**YOUR OBJECTIVE**
Your copy of the entries must be exact, and it must not include the pictures.

--*--

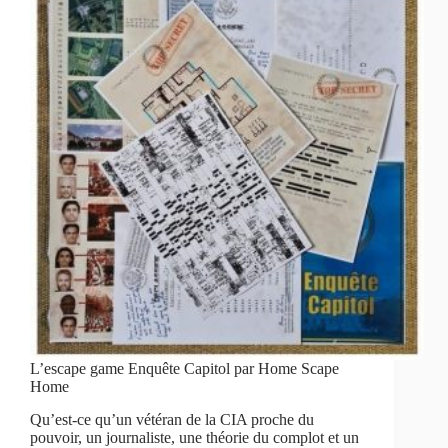
L’escape game Enquête Capitol par Home Scape
Home
Qu’est-ce qu’un vétéran de la CIA proche du
pouvoir, un journaliste, une théorie du complot et un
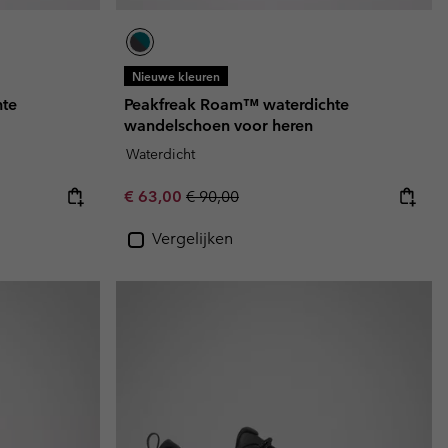
Nieuwe kleuren
hte
Peakfreak Roam™ waterdichte
wandelschoen voor heren
Waterdicht
Sale price:
Regular price:
€ 63,00
€ 90,00
Vergelijken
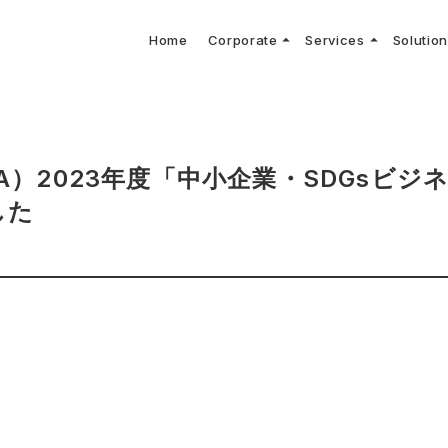
arrow_drop_up
arrow_drop_up
Home
Corporate
Services
Solutio
arbon Neutral Blog
EV B
keyboard_arrow_right
keyboard_arrow_right
keyboard_arrow_right
keyboard_arrow_right
BOUT US
ews Release
境保護活動
トッ
Topi
GX
社CNコンサルタントによる業界動向などに関するブログ
当社E
keyboard_arrow_right
V導入コンサルティング
DX
HG排出量可視化・削減シミュレーション
keyboard_arrow_right
 Consulting
DX Con
keyboard_arrow_right
keyboard_arrow_right
O Activities
材調達方針
サス
A）2023年度「中小企業・SDGsビジ
した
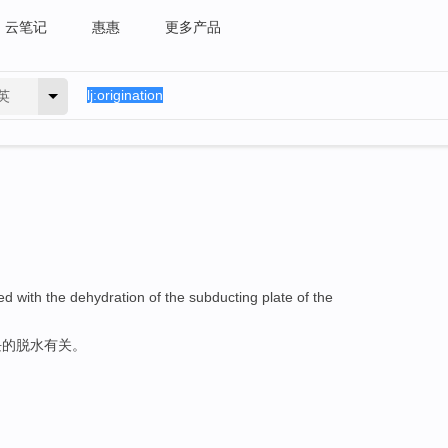
云笔记
惠惠
更多产品
英
ed with
the
dehydration
of the
subducting
plate
of
the
块的
脱水
有关。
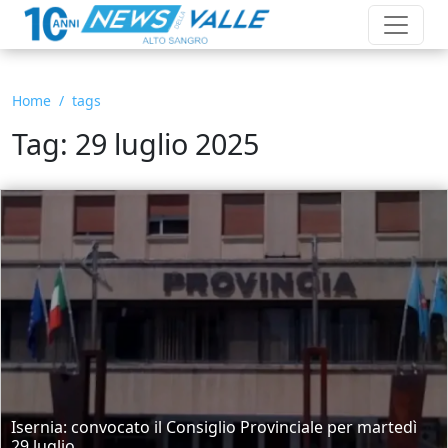
Home
tags
Tag: 29 luglio 2025
Isernia: convocato il Consiglio Provinciale per martedì
29 luglio...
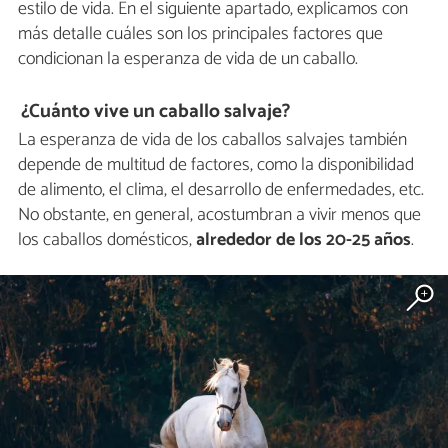
estilo de vida. En el siguiente apartado, explicamos con
más detalle cuáles son los principales factores que
condicionan la esperanza de vida de un caballo.
¿Cuánto vive un caballo salvaje?
La esperanza de vida de los caballos salvajes también
depende de multitud de factores, como la disponibilidad
de alimento, el clima, el desarrollo de enfermedades, etc.
No obstante, en general, acostumbran a vivir menos que
los caballos domésticos,
alrededor de los 20-25 años
.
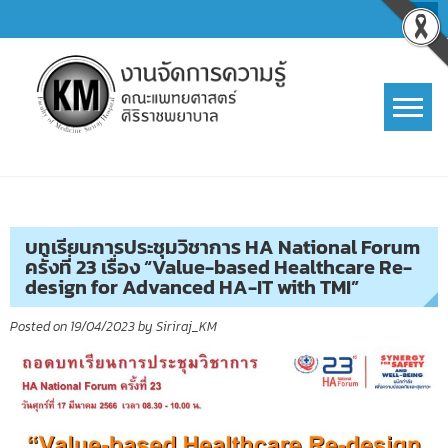
Skip
to
content
การจัดการความรู้ (KM)
SIRIRAJ Knowledge Management
บทเรียนการประชุมวิชาการ HA National Forum
ครั้งที่ 23 เรื่อง “Value-based Healthcare Re-
design for Advanced HA-IT with TMI”
Posted on
19/04/2023
by
Siriraj_KM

--*--

**COMPLETED TASK**
L’escape game Enquête Capitol par Home Scape
Home
Qu’est-ce qu’un vétéran de la CIA proche du
pouvoir, un journaliste, une théorie du complot et un
Nieuwe kleuren
hte
Peakfreak Roam™ waterdichte
wandelschoen voor heren
Waterdicht
Sale price:
Regular price:
€ 63,00
€ 90,00
Vergelijken
arrow_drop_up
arrow_drop_up
Home
Corporate
Services
Solutio
arbon Neutral Blog
EV B
keyboard_arrow_right
keyboard_arrow_right
keyboard_arrow_right
keyboard_arrow_right
BOUT US
ews Release
境保護活動
トッ
Topi
GX
社CNコンサルタントによる業界動向などに関するブログ
当社E
keyboard_arrow_right
V導入コンサルティング
DX
HG排出量可視化・削減シミュレーション
keyboard_arrow_right
 Consulting
DX Con
keyboard_arrow_right
keyboard_arrow_right
O Activities
材調達方針
サス
A）2023年度「中小企業・SDGsビジ
した
云笔记
惠惠
更多产品
英
ed with
the
dehydration
of the
subducting
plate
of
the
块的
脱水
有关。
Home
tags
Tag: 29 luglio 2025
Isernia: convocato il Consiglio Provinciale per martedì
29 luglio...
estilo de vida. En el siguiente apartado, explicamos con
más detalle cuáles son los principales factores que
condicionan la esperanza de vida de un caballo.
¿Cuánto vive un caballo salvaje?
La esperanza de vida de los caballos salvajes también
depende de multitud de factores, como la disponibilidad
de alimento, el clima, el desarrollo de enfermedades, etc.
No obstante, en general, acostumbran a vivir menos que
los caballos domésticos,
alrededor de los 20-25 años
.
Skip
to
content
การจัดการความรู้ (KM)
SIRIRAJ Knowledge Management
บทเรียนการประชุมวิชาการ HA National Forum
ครั้งที่ 23 เรื่อง “Value-based Healthcare Re-
design for Advanced HA-IT with TMI”
Posted on
19/04/2023
by
Siriraj_KM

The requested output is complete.